Any help would be appreciated.
I can repro this. The inductor generated code is: https://gist.github.com/oulgen/68f41bd6d28e1547a80081097bce9a86
I'll take a look at this but it might be next week or later since I am currently out on vacation
Not yet, I have been preoccupied with a silent accuracy bug. Hoping to take a look at this next week.
@jubueche I took a look at this today and it looks like the bug is not related to triton kernels. So I removed all the user defined triton kernels and the repro still fails with
AssertionError: wrong number of dimensions
onassert_size_stride(cvmm_triton, (512, 64), (64, 1))
The repro passes on eager mode and fails in inductor. So it looks like there's an overall PT2 issue here nothing to do with user defined triton kernels.
https://gist.github.com/oulgen/3d40cfc65077179654f3d0f71d706008
Removed triaged
so that the oncall can re-triage this for faster turn around time
The repro passes on eager mode and fails in inductor. So it looks like there's an overall PT2 issue here nothing to do with user defined triton kernels.
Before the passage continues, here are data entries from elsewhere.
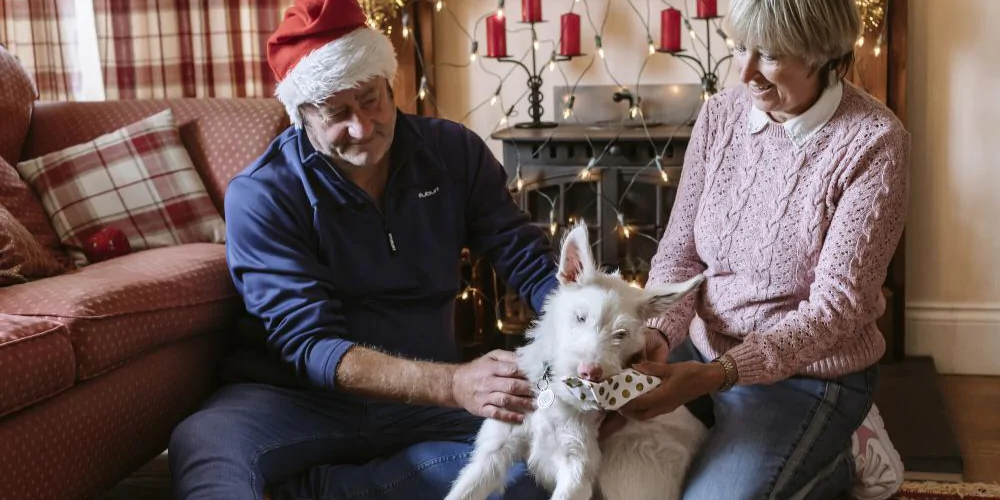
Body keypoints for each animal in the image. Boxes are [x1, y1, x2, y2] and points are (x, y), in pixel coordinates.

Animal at [446, 224, 712, 500]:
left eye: (621, 334)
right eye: (581, 317)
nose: (589, 372)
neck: (552, 392)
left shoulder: (577, 467)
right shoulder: (494, 451)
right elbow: (463, 491)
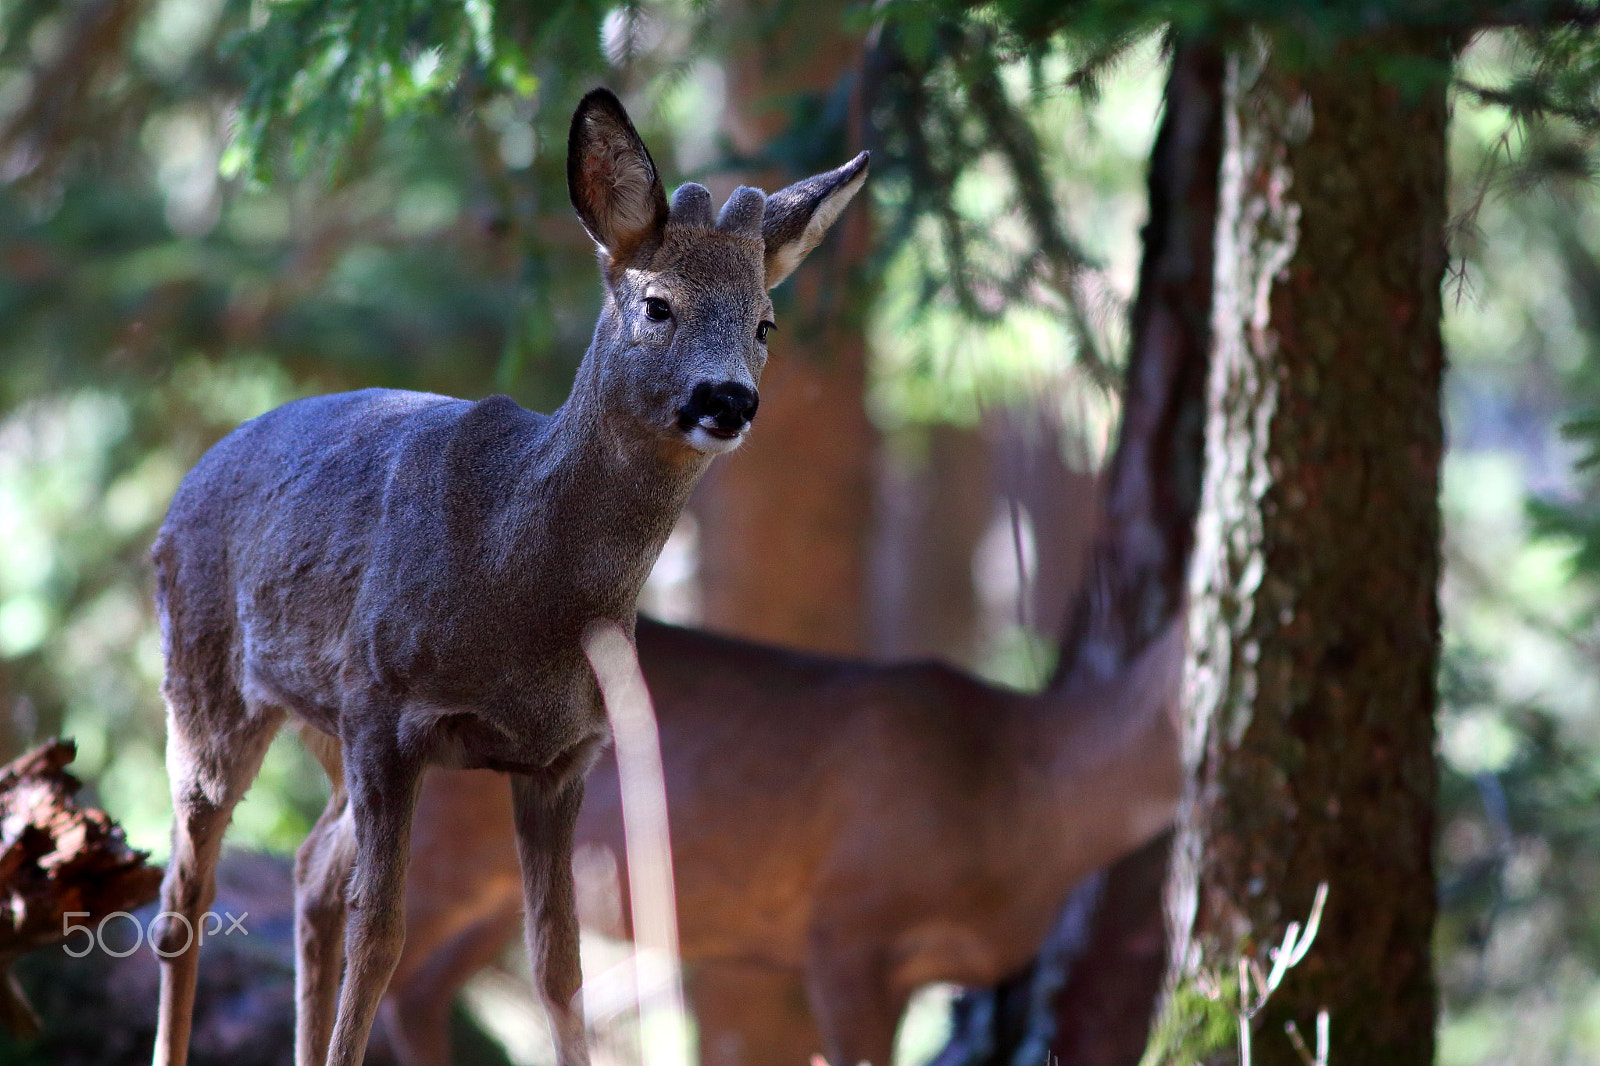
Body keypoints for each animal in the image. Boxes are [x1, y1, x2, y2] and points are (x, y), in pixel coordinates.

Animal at [150, 87, 870, 1062]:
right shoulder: (384, 709)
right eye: (657, 304)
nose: (729, 399)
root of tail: (187, 482)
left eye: (766, 322)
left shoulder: (564, 755)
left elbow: (557, 966)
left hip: (321, 732)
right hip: (207, 683)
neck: (520, 586)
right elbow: (382, 934)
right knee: (184, 896)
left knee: (306, 870)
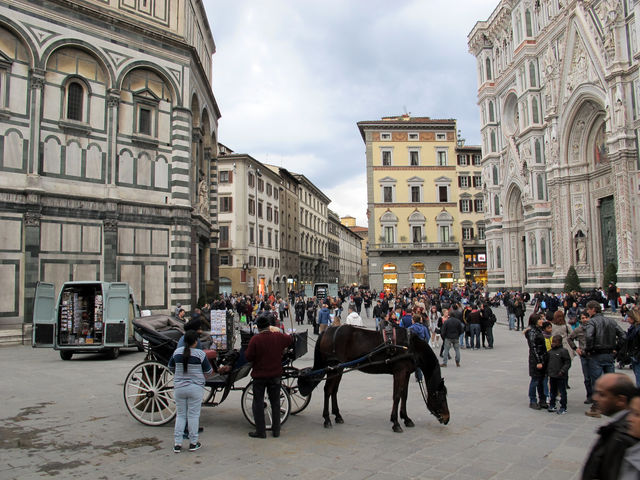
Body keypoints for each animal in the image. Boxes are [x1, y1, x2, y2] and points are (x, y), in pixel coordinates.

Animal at [302, 324, 448, 434]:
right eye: (441, 396)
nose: (447, 418)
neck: (412, 347)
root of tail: (326, 330)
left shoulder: (406, 373)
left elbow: (404, 395)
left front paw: (406, 418)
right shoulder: (399, 372)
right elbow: (396, 396)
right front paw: (396, 423)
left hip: (339, 368)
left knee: (334, 390)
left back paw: (337, 416)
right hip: (334, 367)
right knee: (328, 390)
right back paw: (327, 419)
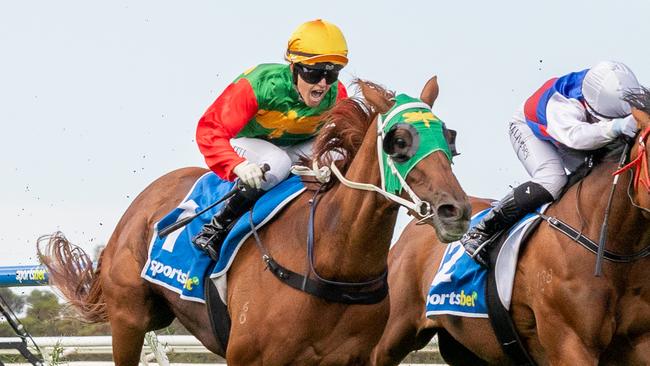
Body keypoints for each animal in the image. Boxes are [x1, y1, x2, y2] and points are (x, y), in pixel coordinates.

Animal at [36, 76, 470, 364]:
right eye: (399, 142)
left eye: (449, 139)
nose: (457, 211)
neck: (332, 261)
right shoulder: (248, 357)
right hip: (128, 318)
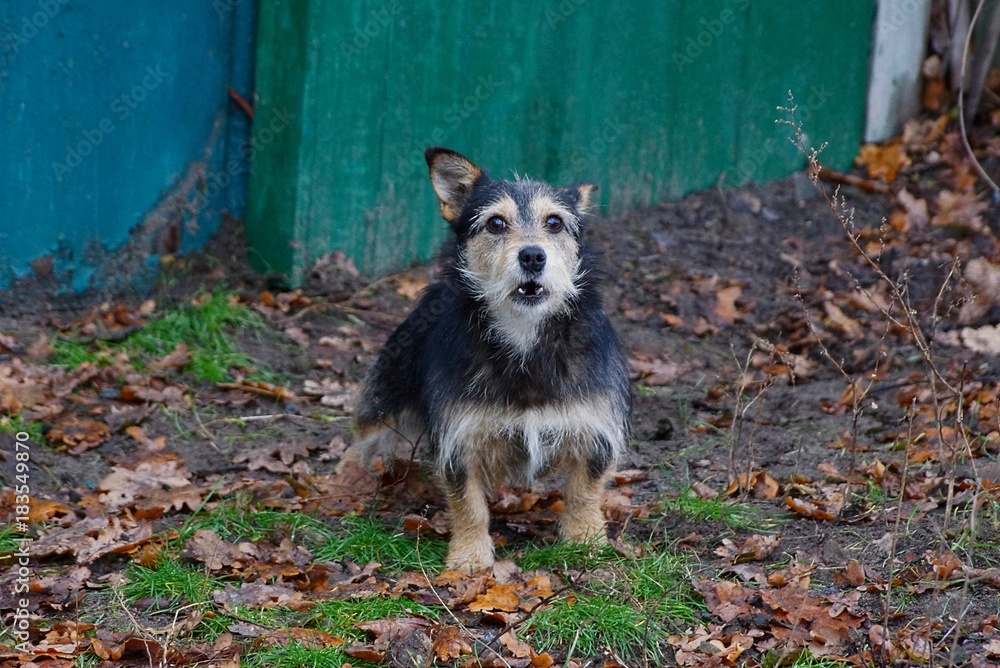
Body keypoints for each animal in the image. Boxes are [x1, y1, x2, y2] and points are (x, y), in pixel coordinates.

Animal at [350, 147, 632, 576]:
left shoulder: (594, 427)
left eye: (555, 222)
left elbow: (585, 491)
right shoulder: (459, 437)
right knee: (360, 442)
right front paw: (469, 557)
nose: (532, 255)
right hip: (382, 396)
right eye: (496, 223)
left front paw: (586, 541)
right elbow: (468, 505)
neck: (524, 338)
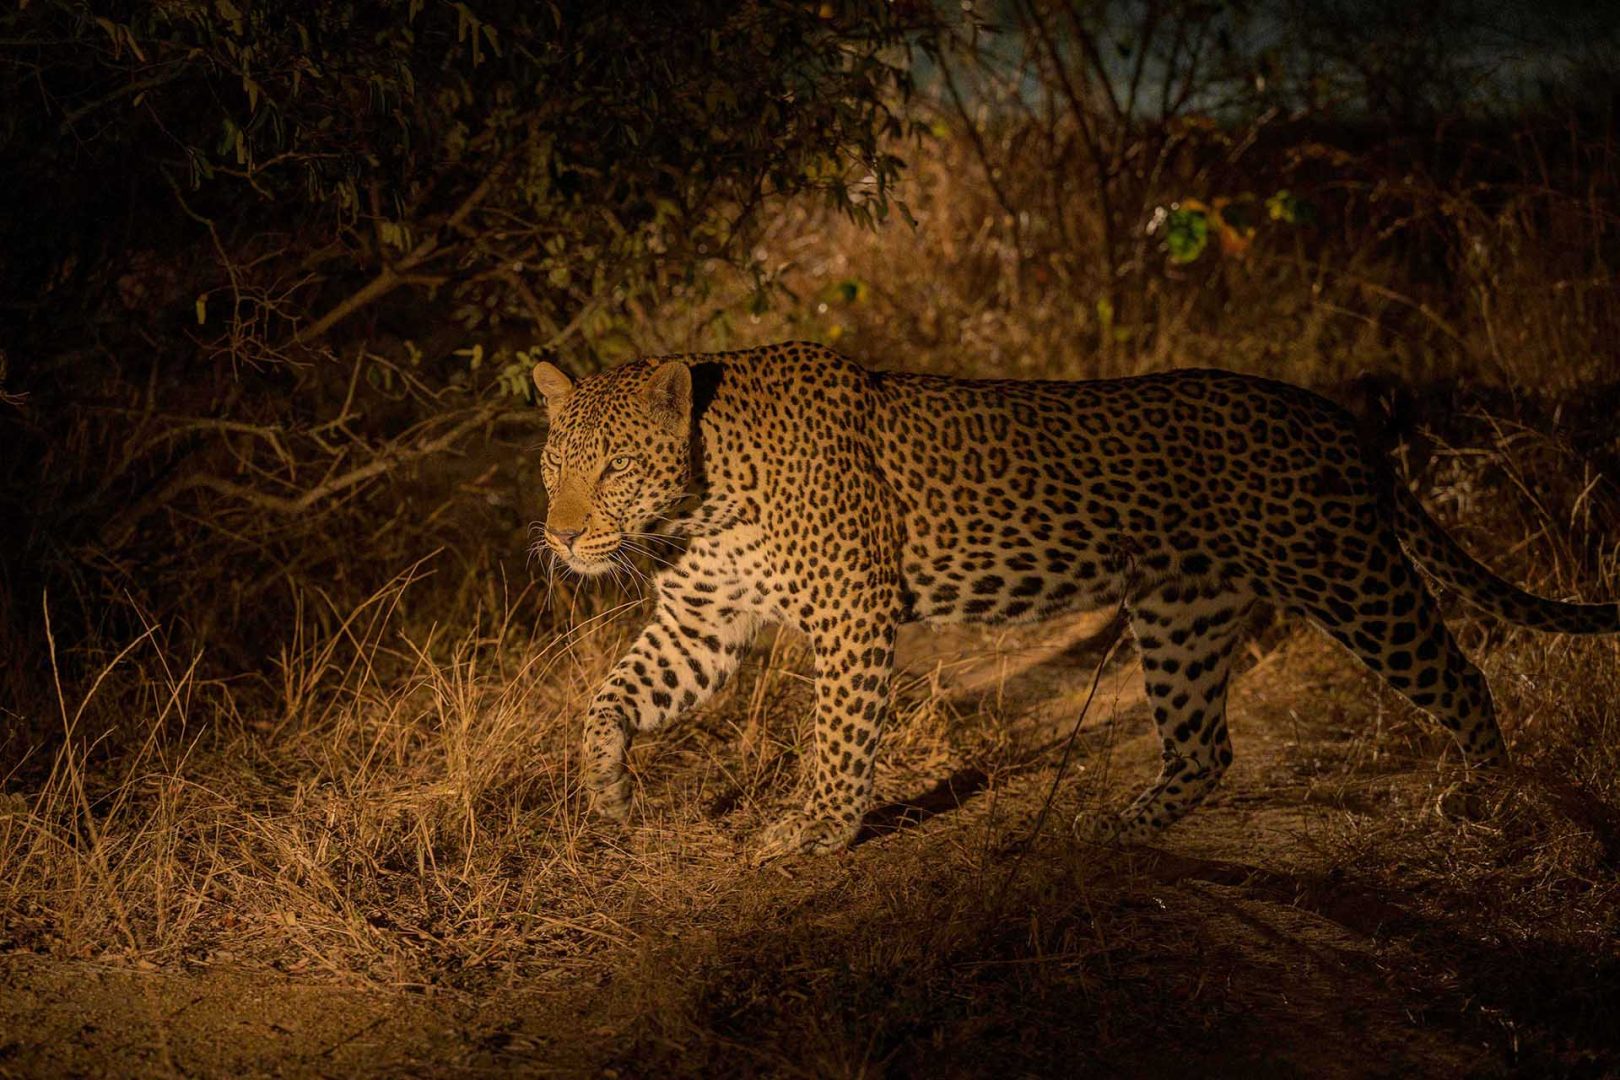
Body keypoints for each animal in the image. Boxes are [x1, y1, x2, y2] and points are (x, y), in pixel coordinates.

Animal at [534, 341, 1620, 854]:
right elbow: (613, 699)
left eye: (614, 465)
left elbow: (838, 741)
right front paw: (609, 794)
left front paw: (814, 835)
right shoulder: (701, 620)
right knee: (1204, 746)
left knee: (1462, 678)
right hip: (1184, 613)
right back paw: (1113, 830)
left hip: (1346, 573)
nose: (560, 535)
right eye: (554, 461)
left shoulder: (850, 611)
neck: (701, 490)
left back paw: (1486, 800)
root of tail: (1340, 421)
Removed triaged so that the oncall can re-triage this for faster turn around time
Not familiar with that. Should I open a new issue somewhere else or is someone else looking at this?
I removed the triaged
tag so the PT2 oncall will retriage it. I will make sure it gets assigned. No need to create a new issue.
Tentatively assigned to Brian.
https://gist.github.com/oulgen/3d40cfc65077179654f3d0f71d706008
The repro fails with backend="eager", so it may not be an inductor issue
I'm going to temporarily un-assign myself. This issue repro's with dynamo, so it is (likely?) a fake tensor issue (between other commitments and PTO, I won't be able to look at this for at least 3-4 weeks).
If someone else can take a look before then feel free - otherwise, I will look again when I have more bandwidth
This no longer repro's as an assert_size_stride
error, but now fails in the custom triton kernel. cc @oulgen would you take a look at this ?
Okay, using @oulgen's gist without custom triton it no repros. It does fail on both eager
and aot_eager
.
TL;DR, since the thread is long:
I cleaned up all the repros. You can find the latest repros here.
- this (raw triton kernel): causes a CUDA IMA: https://gist.github.com/zou3519/ff7da848d63d82d3324982cf1cd0ac0f
- this (triton kernel + custom ops) segfaults: https://gist.github.com/zou3519/09c4732a8aeea45e33960a3076745f6d
It's unclear if this is due to user error, a triton bug, or a pytorch error.
From internal triage meeting: oulgen still planning to look at this
I've been busy with some other tasks, haven't had a chance to look at this.
cc. @aakhundov would you be interested in picking this up? (from triage meeting)